Well, first of all, they didn't. In the overall scheme of the universe, as things finally worked out, they really weren't there all that long, it just seemed that way, to themselves as much as to most of the people who encountered them. Circumstances just encircled them; they leaned lightly on unlatched doors and found themselves moving into rooms they hadn't expected to find, for reasons they never intended to obey. At least in the beginning, it was less that they did decide to hang around than that they didn't decide to leave.

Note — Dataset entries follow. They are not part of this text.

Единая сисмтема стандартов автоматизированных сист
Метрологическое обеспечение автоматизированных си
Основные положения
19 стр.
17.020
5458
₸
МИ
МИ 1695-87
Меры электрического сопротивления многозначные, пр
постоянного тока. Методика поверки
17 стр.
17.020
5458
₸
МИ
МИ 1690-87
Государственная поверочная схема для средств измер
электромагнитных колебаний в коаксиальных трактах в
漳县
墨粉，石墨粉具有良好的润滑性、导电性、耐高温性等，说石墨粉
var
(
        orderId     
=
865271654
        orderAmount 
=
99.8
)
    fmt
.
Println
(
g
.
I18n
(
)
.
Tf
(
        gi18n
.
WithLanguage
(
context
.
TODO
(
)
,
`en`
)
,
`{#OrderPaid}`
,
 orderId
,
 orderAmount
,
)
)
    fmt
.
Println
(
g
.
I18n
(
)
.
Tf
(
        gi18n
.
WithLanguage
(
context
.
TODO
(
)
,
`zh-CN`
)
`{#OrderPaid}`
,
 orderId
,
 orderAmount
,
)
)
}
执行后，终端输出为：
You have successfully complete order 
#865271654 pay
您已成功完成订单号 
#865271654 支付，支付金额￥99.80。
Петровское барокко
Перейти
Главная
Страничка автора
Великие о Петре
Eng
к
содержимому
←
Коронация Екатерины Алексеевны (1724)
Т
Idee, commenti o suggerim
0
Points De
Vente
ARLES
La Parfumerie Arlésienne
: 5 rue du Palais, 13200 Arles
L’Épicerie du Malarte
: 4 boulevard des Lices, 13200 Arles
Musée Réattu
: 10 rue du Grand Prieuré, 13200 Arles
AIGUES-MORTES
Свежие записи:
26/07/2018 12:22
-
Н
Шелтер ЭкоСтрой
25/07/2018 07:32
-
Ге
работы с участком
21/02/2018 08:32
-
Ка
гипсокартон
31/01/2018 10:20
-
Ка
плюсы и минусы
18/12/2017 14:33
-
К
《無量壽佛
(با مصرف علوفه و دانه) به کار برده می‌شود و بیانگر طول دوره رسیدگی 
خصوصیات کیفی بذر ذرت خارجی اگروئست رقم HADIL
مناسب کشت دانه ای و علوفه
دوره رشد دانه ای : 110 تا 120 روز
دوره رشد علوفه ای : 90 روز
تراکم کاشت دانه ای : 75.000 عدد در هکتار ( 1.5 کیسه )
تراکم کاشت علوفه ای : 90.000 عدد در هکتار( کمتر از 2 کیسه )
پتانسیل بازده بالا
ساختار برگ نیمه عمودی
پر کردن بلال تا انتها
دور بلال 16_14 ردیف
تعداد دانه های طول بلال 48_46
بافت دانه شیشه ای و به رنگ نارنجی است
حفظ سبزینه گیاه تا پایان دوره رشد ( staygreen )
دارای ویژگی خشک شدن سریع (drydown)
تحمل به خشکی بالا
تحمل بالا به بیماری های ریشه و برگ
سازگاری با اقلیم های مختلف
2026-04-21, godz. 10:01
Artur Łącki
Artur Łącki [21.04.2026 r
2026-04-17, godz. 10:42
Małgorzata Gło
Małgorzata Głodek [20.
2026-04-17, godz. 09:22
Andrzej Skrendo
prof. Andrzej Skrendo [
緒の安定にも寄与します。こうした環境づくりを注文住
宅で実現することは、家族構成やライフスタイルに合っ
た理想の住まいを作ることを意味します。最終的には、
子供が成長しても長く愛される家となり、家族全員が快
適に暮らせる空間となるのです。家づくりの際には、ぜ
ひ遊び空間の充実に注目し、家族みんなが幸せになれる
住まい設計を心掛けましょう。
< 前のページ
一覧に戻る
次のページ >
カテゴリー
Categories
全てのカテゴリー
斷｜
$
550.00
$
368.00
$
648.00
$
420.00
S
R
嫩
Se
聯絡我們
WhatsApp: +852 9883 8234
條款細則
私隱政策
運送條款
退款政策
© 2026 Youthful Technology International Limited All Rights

If they really wanted to cop out, they could blame it on Barb. The Kiwi couple were three days ahead of them, having selected the all-day torture-rack option and skipped the scenic South altogether, but intending to spend a week in the capital and expecting that the Brits would catch up. Ed was a bit susceptible to the hipness bullshit they tended to cloak themselves in but Barb was not only unimpressed by it, she actually liked them anyway. What a shocking thought. Someone who claimed to be as uncool, even as ordinary, as she did actually saw through their disguise and discovered that if she smiled at them, without forethought or premeditation, they would both smile back and everyone enjoyed the interaction. Revolutionary, nothing less.
On the third day, they sauntered out for some further exploration, feeling relatively spiffy in their clean underwear. They soon alighted, as one tends to, at a humble but pleasant place of refreshment, in this case one with tables that abutted the sidewalk, all the better to see and be seen by le tout Kabul, or at least that subsection of freak tourists who lurked in those regions. The mullahs and the righteous skirted the area, lest they be tempted to impose sanctions on the infidels. The right of women to bare their faces had officially been proclaimed, not long before, and initially enforced at gunpoint, by 30,000 troops who were not loath to shoot. At least one token cleric was gunned down as an example, but the war was far from over. The soldiers were withdrawn, and the holy men tried to avoid confrontation for the moment. The infidel tourists were not their primary target group, but they were certainly an aggravation, especially the whores. Of course they were whores, you could tell by their noses. You could see their noses.
That's not fair, but that's bias for you. Most of us can only take the multicultural bit just so far.
Anyway, Blackie and Whitey were enjoying the delights of the local street scene, and if it was not strictly authentic, (a) they didn't know and (b) they didn't care.
Refreshed, relaxed and ready for anything, they were having a ball.